С тех пор начался для меня ужасно грустный и темный период, одно воспоминание о котором наполняете мою душу отвращением и стыдом. Одержимый чувством, которое лучше всякого другого подымает в человеке присущую ему грязь, я перенес всю муку, которой женщина может подвергнуть душу слабую, страстную, всегда возбужденную. Страшная чувственная ревность, разжигаемая подозрением, сожгла во мне все добрые источники, питаясь подонками моей животной натуры.
Тереза Раффо никогда не казалась мне такой соблазнительной, как теперь, когда я не мог отделить ее от грешного, соблазнительного образа. И даже ее презрение ко мне разжигало мое желание. Ужасные агонии, отвратительные радости, бесчестное подчинение, подлые условия, бесстыдно предложенные и принятые, слезы, подобные яду, неожиданное бешенство, толкавшее меня до границ безумия, падения в пропасть разврата — такие сильные, что в течение многих дней я оставался одурманенным, все горе и все бесчестие плотской страсти, раздраженной ревностью, — все познал я. Мой дом стал для меня чужим; присутствие Джулианны было лишь в тягость. Потом проходили целые недели, и я не говорил с ней ни слова.
Поглощенный своим внутренним страданием, я не видел ее, я не слышал ее. Иногда, когда я подымал на нее глаза, я удивлялся ее бледности, ее выражению, некоторым подробностям в ее лице, как чему-то новому, неожиданному, страшному; и мне не удавалось овладеть представлением о действительности. Все поступки в ее жизни были мне неизвестны; я не испытывал потребности расспросить ее, узнать; относительно нее я не испытывал ни беспокойства, ни заботы, ни страха.
Необъяснимая жестокость вооружала меня против нее. Больше того, случалось, что я чувствовал против нее какую-то смутную и необъяснимую ненависть. Однажды я услыхал, что она смеется, и этот смех раздражал меня, почти злил.
Другой раз я был сильно поражен, когда услыхал, что она поет в отдаленной комнате. Она пела арию Орфея: «Что буду делать я без Эвридики?» Впервые после долгого промежутка она пела, расхаживая по дому; после долгого времени я снова услышал ее. — Почему она пела? Значит, ей весело? Какому состоянию ее души соответствует это необычное проявление? Непонятное смущение овладело мной. Я пошел к ней не размышляя, называя ее по имени.
Увидя меня входящим в ее комнату, она удивилась; она оставалась некоторое время пораженной; она ждала.
— Ты поешь? — сказал я, чтобы сказать что-нибудь; я был смущен и сам удивлялся своему странному поступку. Она улыбнулась неопределенной улыбкой, не зная, что ответить, не зная, как держать себя со мной. И мне показалось, что я читаю в ее глазах мучительное любопытство, уже не раз мельком замеченное, соболезнующее любопытство, с которым смотрят на маньяка, человека, подозреваемого в безумии. И действительно, в зеркале напротив я увидел свое лицо; я увидел изможденное лицо, ввалившиеся глаза, распухшие губы, весь мой лихорадочный вид.

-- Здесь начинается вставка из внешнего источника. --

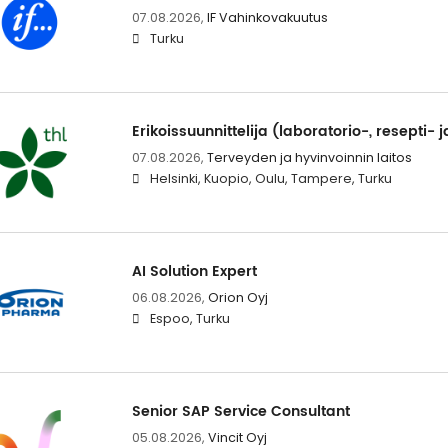
07.08.2026,
IF Vahinkovakuutus
Turku
Erikoissuunnittelija (laboratorio-, resepti- j
07.08.2026,
Terveyden ja hyvinvoinnin laitos
Helsinki, Kuopio, Oulu, Tampere, Turku
AI Solution Expert
06.08.2026,
Orion Oyj
Espoo, Turku
Senior SAP Service Consultant
05.08.2026,
Vincit Oyj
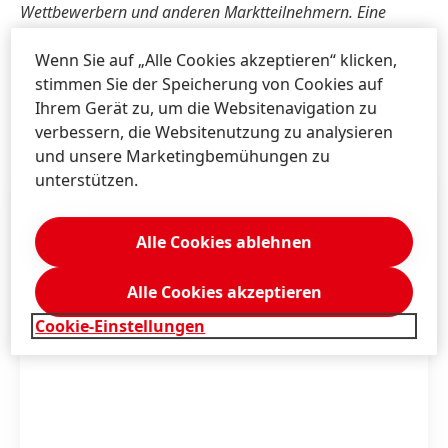
Wettbewerbern und anderen Marktteilnehmern. Eine
Aktualisierung der zukunftsbezogenen Aussagen ist weder
Wenn Sie auf „Alle Cookies akzeptieren“ klicken,
geplant noch übernimmt Henkel hierzu eine gesonderte
stimmen Sie der Speicherung von Cookies auf
Verpflichtung.
Ihrem Gerät zu, um die Websitenavigation zu
verbessern, die Websitenutzung zu analysieren
und unsere Marketingbemühungen zu
unterstützen.
Alle Cookies ablehnen
Alle Cookies akzeptieren
Cookie-Einstellungen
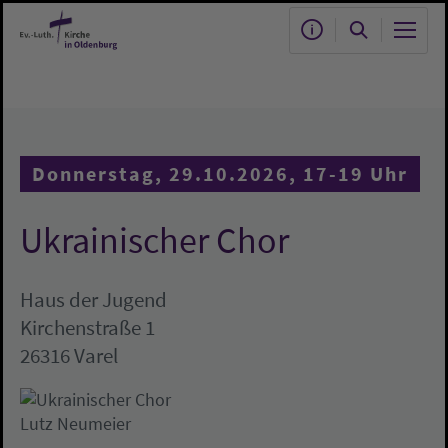
Zum Hauptinhalt springen
Donnerstag, 29.10.2026, 17-19 Uhr
Ukrainischer Chor
Haus der Jugend
Kirchenstraße 1
26316 Varel
Lutz Neumeier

— Ты одевалась, чтобы выйти? — спросил я все еще смущенный, почти застенчивый, желая избежать молчания.
— Да.
Было ноябрьское утро. Джулианна стояла у стола, украшенного кружевами, на котором блестели разбросанные бесчисленные маленькие современные вещицы, служащие для ухода за женской красотой. На ней был костюм из темной вишни: в руках она еще держала гребешок из светлой черепахи в серебряной оправе. Костюм строгого покроя подчеркивал элегантную стройность ее фигуры. Большой букет белых хризантем, стоявший на столе, подымался до ее плеча. Солнце бабьего лета проникало через окно, и в этом свете носился аромат шипра или каких-то других духов, которых я не мог разобрать.